In fact, with "austerity" being the watchword (well, not here specifically, but all over Europe), maybe it's time to (and this is an unfortunate turn of phrase, but trust me, it gets worse...) kill two birds with one stone and cut off the flow of junk mail to seniors. Now that they won't have a third rejection letter from Publishers Clearing House to look forward to, perhaps they'll go more gracefully into that good night, thus reducing the strain on the already-overmatched Social Security fund.
Speaking of overmatched retirement funds, most the USPS's massive losses stem from having to prefund retiree health benefits, an issue that could be negated with another "two birds one stone" solution. The USPS could cut loose its potential retirees, shifting them from "mounting losses" category into the more profitable "willing recipient of mass mailing" demographic. We call that "win-win" where I come from (a rural Midwestern area known for its redundancy).
Or maybe it's time to privatize. The USPS seems to believe it can compete if the government takes the, uh, governor off rates and services. If so, the USPS will need to hit the ground running, something massive entities are rarely good at. As the Consumerist has shown, both FedEx and UPS are willing to step in to fill the void. The two companies already have a proven track record for getting packages from Point A to Point B (even if the final destination was supposed to be Point C) as well as making great strides in treating your packages with a government-like callous disregard. This may also hasten the adoption of paperless billing, which should prove to be a boon to the economy as the affected companies will be able to collect "convenience charges" for electronic transactions, something simply not possible in the era of
Of course, paperless billing requires an internet connection and the ability to navigate to secure sites without picking up a variety of obnoxious toolbars and pernicious malware, so maybe Harry Reid is right. Despite the fact that Grandma likely has over 96,000 hours of AOL packed into a file box in the hall closet, the internet can be a weird and dangerous place for those used to more analog experiences. And AOL itself is no help. Signing up for the service seems simple enough for those with landlines, but once you decide you no longer need its portal to the sanitized internet, getting them to cancel your service is about as simple as removing your own kidney. (Actually, it's more difficult than that. It's like trying to persuade the surgeon to remove the faulty kidney and instead being told that what you really want is a third kidney.)

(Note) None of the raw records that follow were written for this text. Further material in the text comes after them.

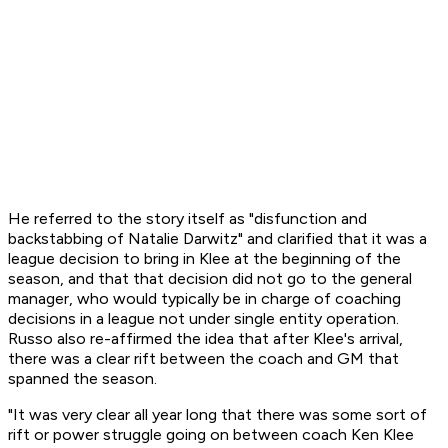
He referred to the story itself as "disfunction and
backstabbing of Natalie Darwitz" and clarified that it was a
league decision to bring in Klee at the beginning of the
season, and that that decision did not go to the general
manager, who would typically be in charge of coaching
decisions in a league not under single entity operation.
Russo also re-affirmed the idea that after Klee's arrival,
there was a clear rift between the coach and GM that
spanned the season.
"It was very clear all year long that there was some sort of
rift or power struggle going on between coach Ken Klee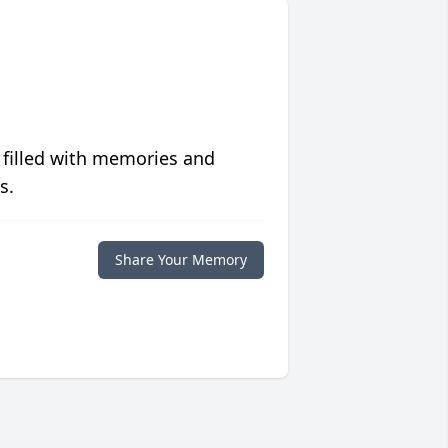
 filled with memories and
s.
Share Your Memory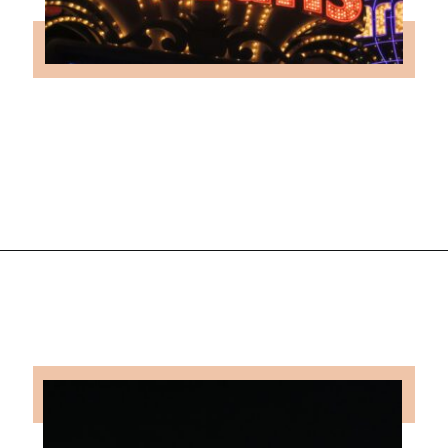
Opening
https://followthepiper.com/light-las-vegas/?utm_source=discover&utm_medium=organic&utm_campaign=web_story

If Senator Reid is right, and the USPS is the only thing standing between seniors and a not-all-that-untimely (but very lonely) death, thanks to its continuous flow of "human contact" via junk mail, perhaps the solution is to move some postal workers over to Meals-on-Wheels and let the private sector decide whether or not it wants the aching loneliness of America's growing elderly population on its hands. My guess is that no matter who's handling the delivery side of the business, junk mailers will still find a way to get their ads into the hands of general population.

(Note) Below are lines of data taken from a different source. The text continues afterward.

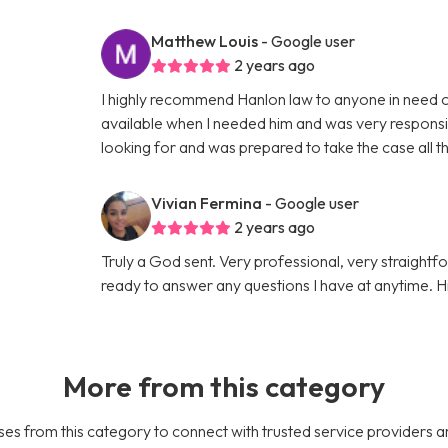
Matthew Louis
- Google user
2 years ago
I highly recommend Hanlon law to anyone in need o
available when I needed him and was very responsiv
looking for and was prepared to take the case all 
Vivian Fermina
- Google user
2 years ago
Truly a God sent. Very professional, very straigh
ready to answer any questions I have at anytime.
More from this category
es from this category to connect with trusted service providers a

As for Publishers Clearing House, it will have to make a few adjustments. For starters, it may have to stop pushing magazine subscriptions, as most magazines at this point are pamphlet-thin and nearly 75% ads. (Except for Reader's Digest Large Print Edition!) As the denizens of the internet march slowly towards their golden years, they're not going to have much patience for an information source with less interactivity than a PDF. And they're certainly not going to be checking the mailbox for contact with the outside world.